You and your pussycat lips!

Continuing on with the liquidation of my review archives, here's a snappy little number about Teruo Ishii's Blind Woman's Curse. I thought this one turned out pretty good.

Blind Woman’s Curse (1970)

"When people refer to filmmaking as my job I'm always a bit embarrassed, because I don't consider what I do as anything more than having a great time."
- Teruo Ishii

With an unmatched consistency, the late Teruo Ishii delivered film after film that was, to quote the tagline for Pieces, “Exactly what you think it is.” I’ve seen the looks on your faces when the greatest Japanese cult film you’ve never seen turns out to be Noboru Ando smoking in a dingy bar for eighty-minutes. Hell, I’ve had that look, delivered right to my mug by the greats, but never, ever, by Ishii. With him, the real thing is always better. Which should excuse me from writing a synopsis for this movie, but since I get paid by the word, here we go:

Ishii opens the show with a synchronized, matching-tattoo sword-slashing rain-dance where our gal Meiko Kaji kills somebody’s big boss, and blinds his sister. Then after spending three years in a Technicolor prison cell (years before becoming #701), Kaji returns home to the ol‘ gang. She now must maintain her honor and control while caught in the middle of a twisting, back-stabbing, turn-coating gang war. Oh yeah, there’s also possessions, evil cats, opium den whippings, a dancing, drooling hunchback, an nudie avant-garde haunted house, kitty-cat wire-work (when they’re not yanking it by the tail), and a cane-carrying Ryuichi Uchida in a bowler and red loin-cloth. Anything to avert your eyes from the hairy ninkyo nether regions; something which Ishii admittedly had no taste for.

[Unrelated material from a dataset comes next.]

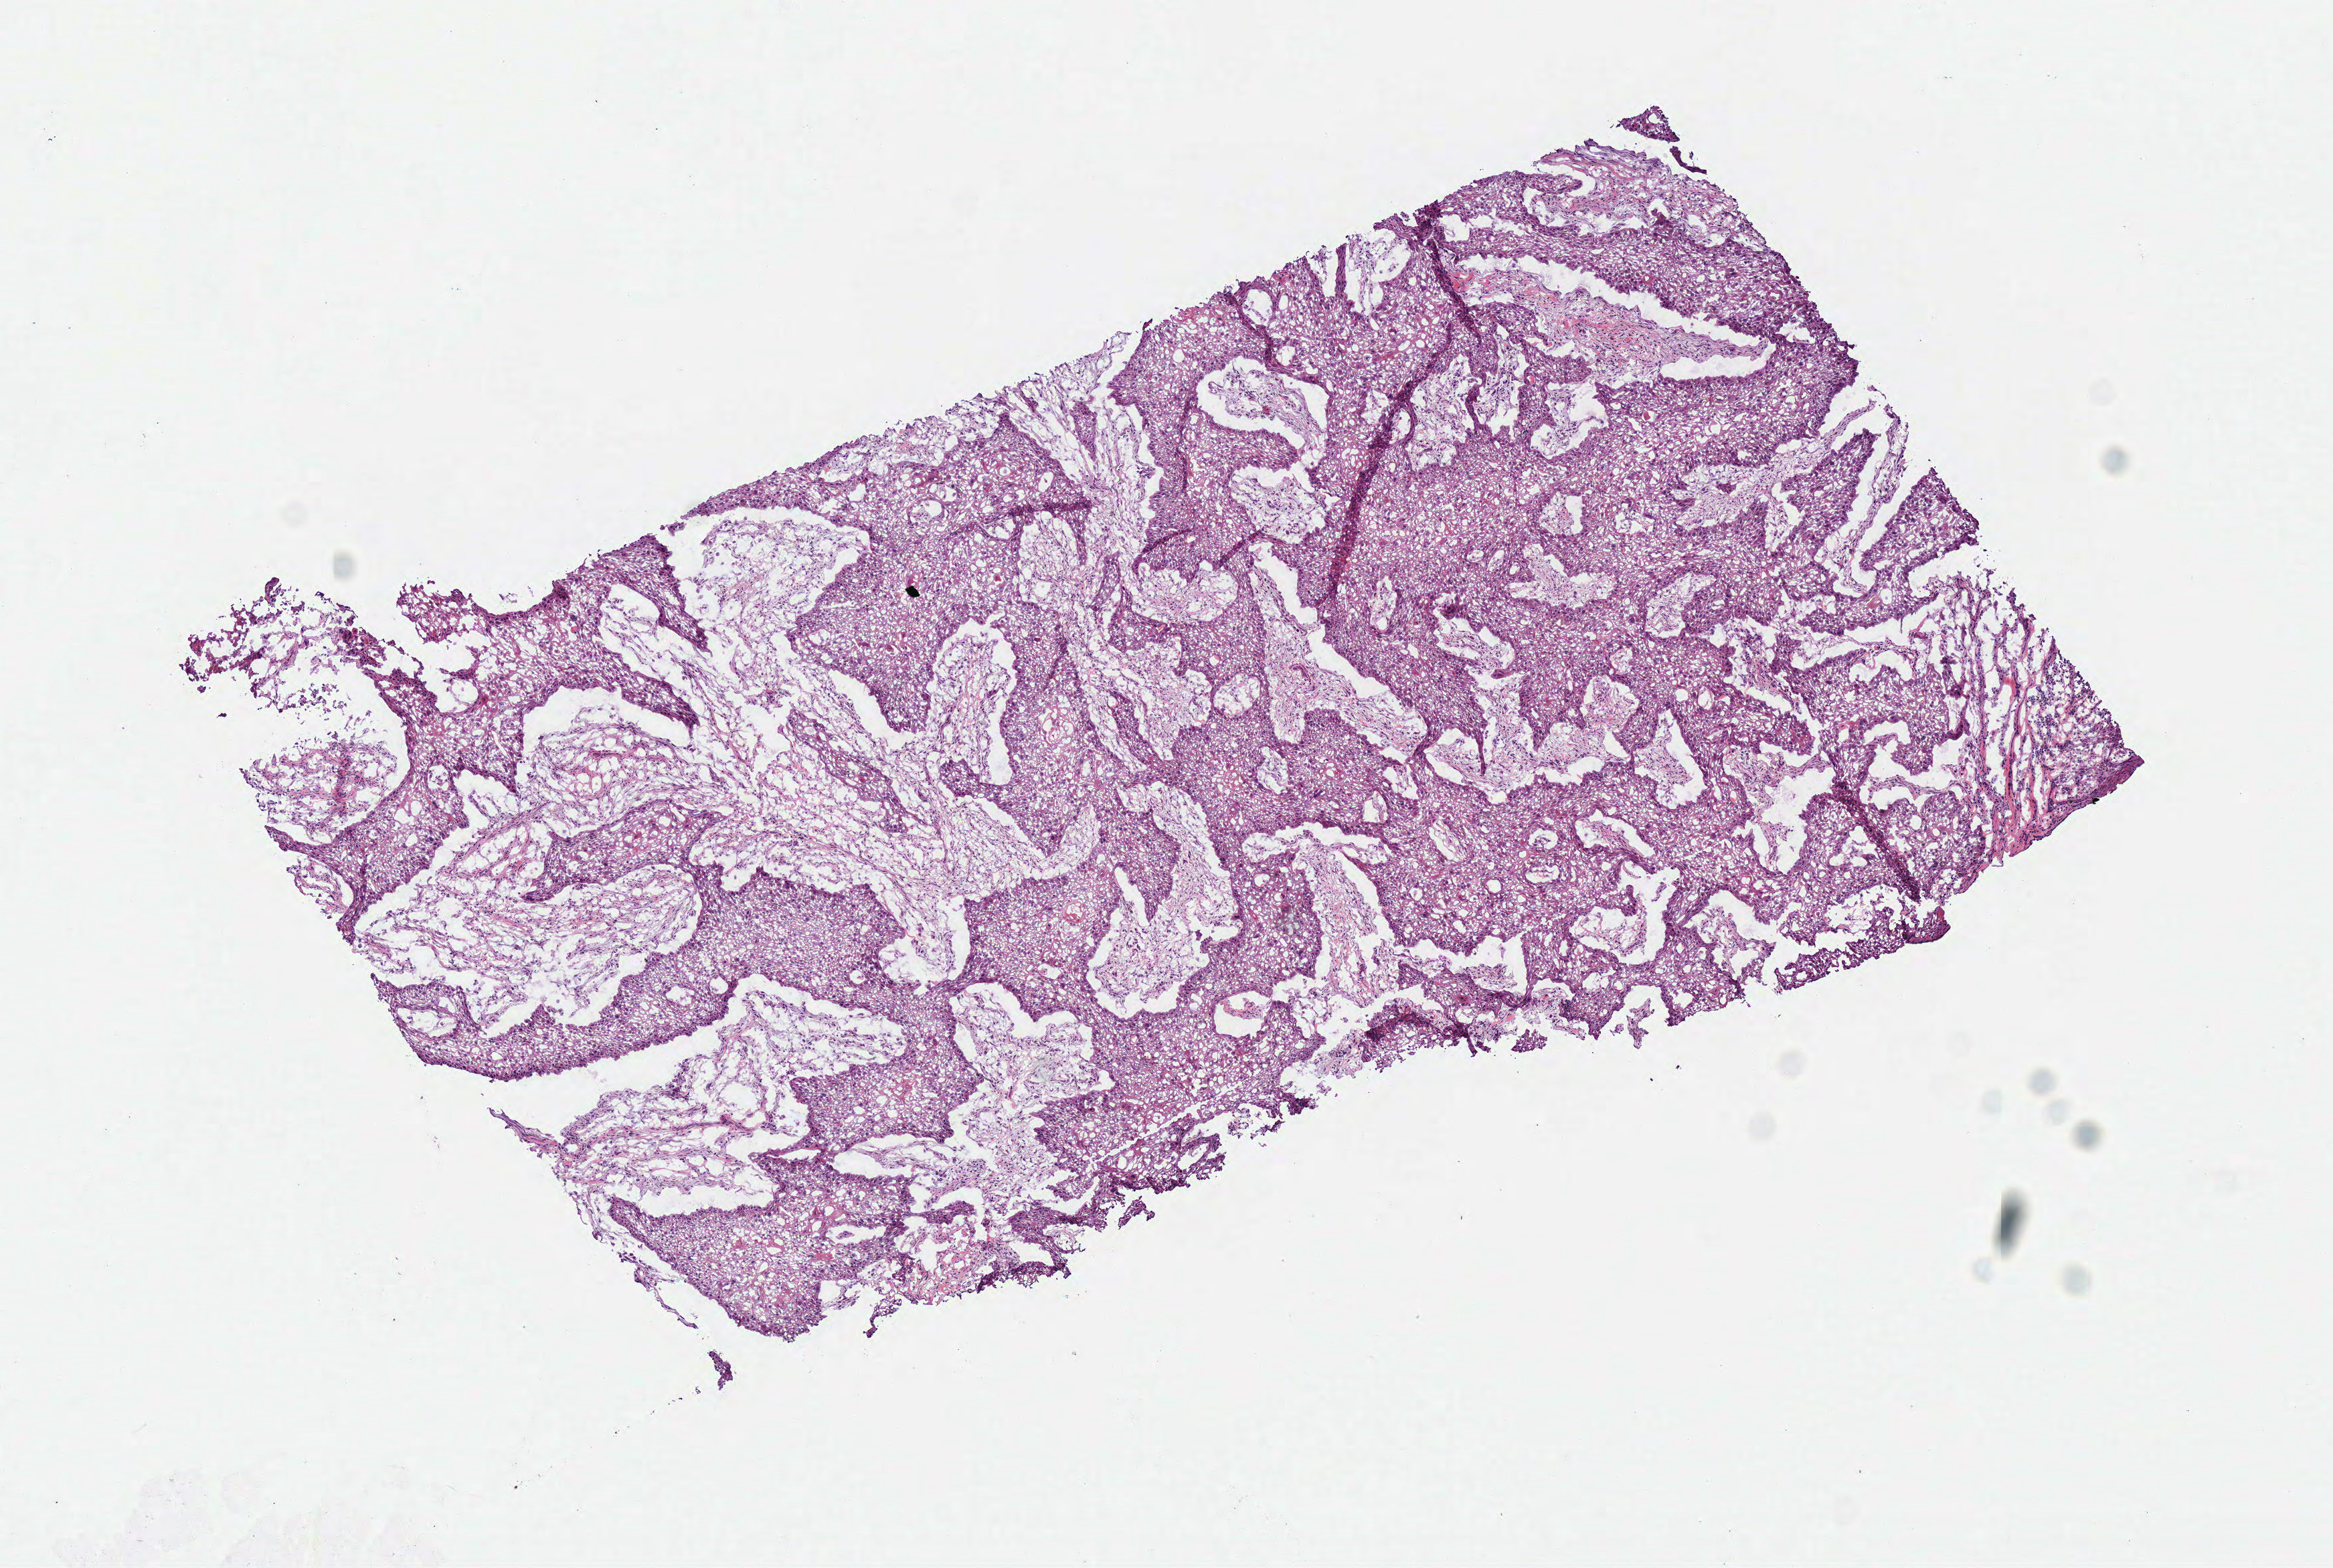
Digitized Hematoxylin and eosin (H&E) stained tissue section (whole slide) — whole scanned area (about 6.9 x 4.6 mm, from a 40x scan) shown as a low-resolution overview, frozen section from the bottom of the tissue portion, primary tumour sample from the head and neck. Male, age 54 years at initial diagnosis. Histologic grade: G3 (poorly differentiated). Composition of this section per pathologist review: tumour cells 85%, tumour nuclei 80%, normal cells 0%, stromal cells 15%, necrosis 0%.
AJCC pathologic stage: I (7th edition). Histologic diagnosis: Squamous cell carcinoma, NOS (overlapping lesion of lip, oral cavity and pharynx).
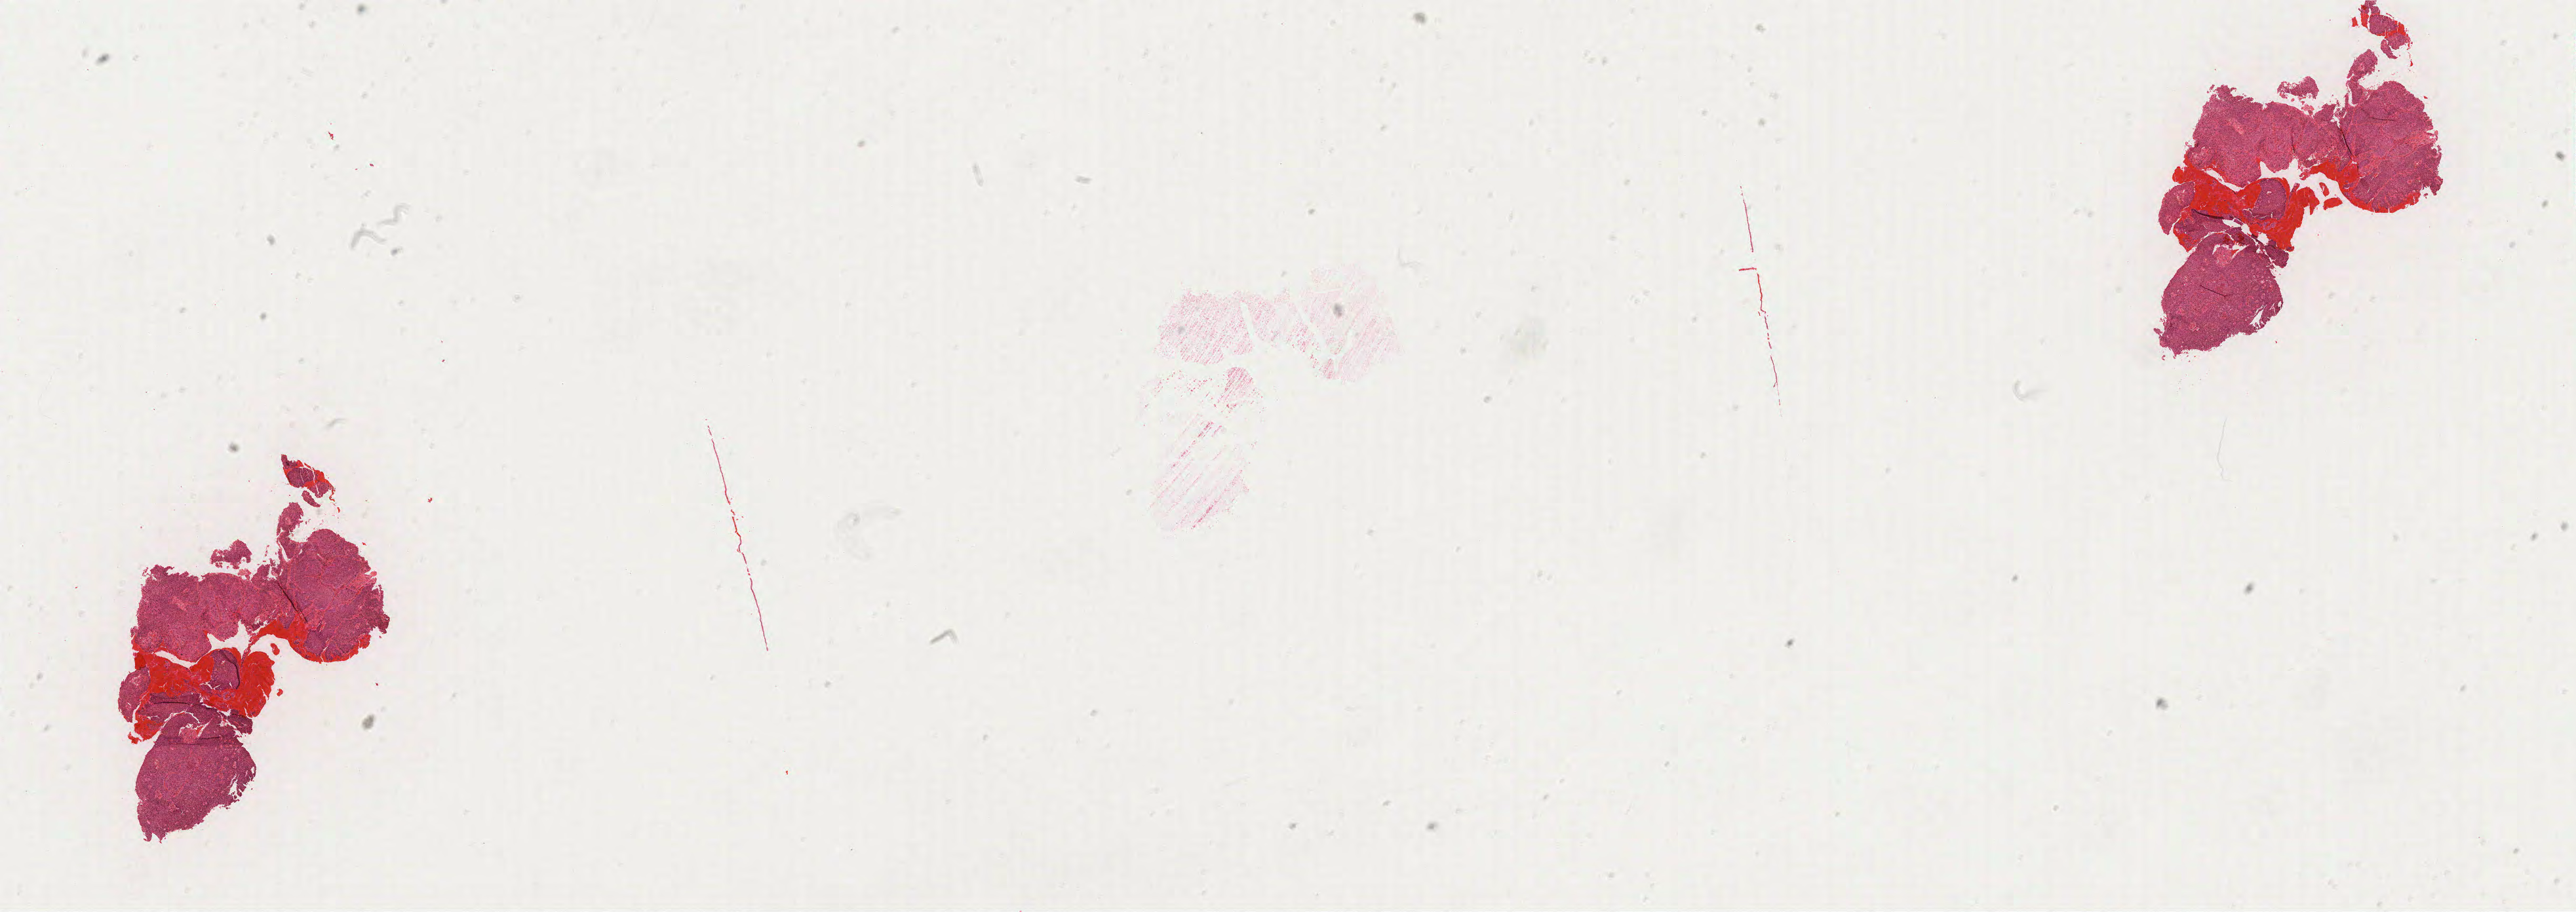
Whole-slide histology image, H&E — shown as a low-resolution overview of the whole scanned area (about 31.5 x 11.1 mm, slide scanned at 40x). Formalin-fixed paraffin-embedded (FFPE) diagnostic section. Sample: primary tumour, cervix. Patient: female, age at initial diagnosis 30 years. Histologic grade: G3 (poorly differentiated).
* histologic diagnosis: Squamous cell carcinoma, NOS (cervix uteri)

Likely looking to cash-in on Toei’s popular femme-ninkyo series Red Peony Gambler. the folks at Nikkatsu concocted their own twist to contend with the lady dice-rattler: Rising Dragon, Iron Flesh. The first two films follow the ho-hum ninkyo pattern, but when number three was ready to roll, those Nikkatsu cats asked for a little horror to be thrown in the mix. What they got was starlet Kaji taking a backseat to a mop-topped dandy driving yakuza spook-house ride at three hundred MPH. A mix-tape of madness that makes Seijun Suzuki’s transgressions in youth action seem not so transgressive. I like Suzuki, I swear I do, but people shitting their short-shorts because he floods the set with yellow lights won’t know how to handle Blind Woman’s Curse.

Here’s the real kicker: Ishii made better, and wilder, movies in his career, hell, Ishii made better movies than this that year, and they’re all out there for you to find. So tuck away your Yugi-Oh cards, and gasp at the horrors of a malformed man, scour the depths of hell, and discover the joys of torture. It may all sound too wild, and inconceivable, but don’t you worry, that mop-headed man in the sky will be by your side, holding your hand at every atrocity, and sharing a laugh at every off-color gag. After all, the only one enjoying it more than you or I is Ishii himself.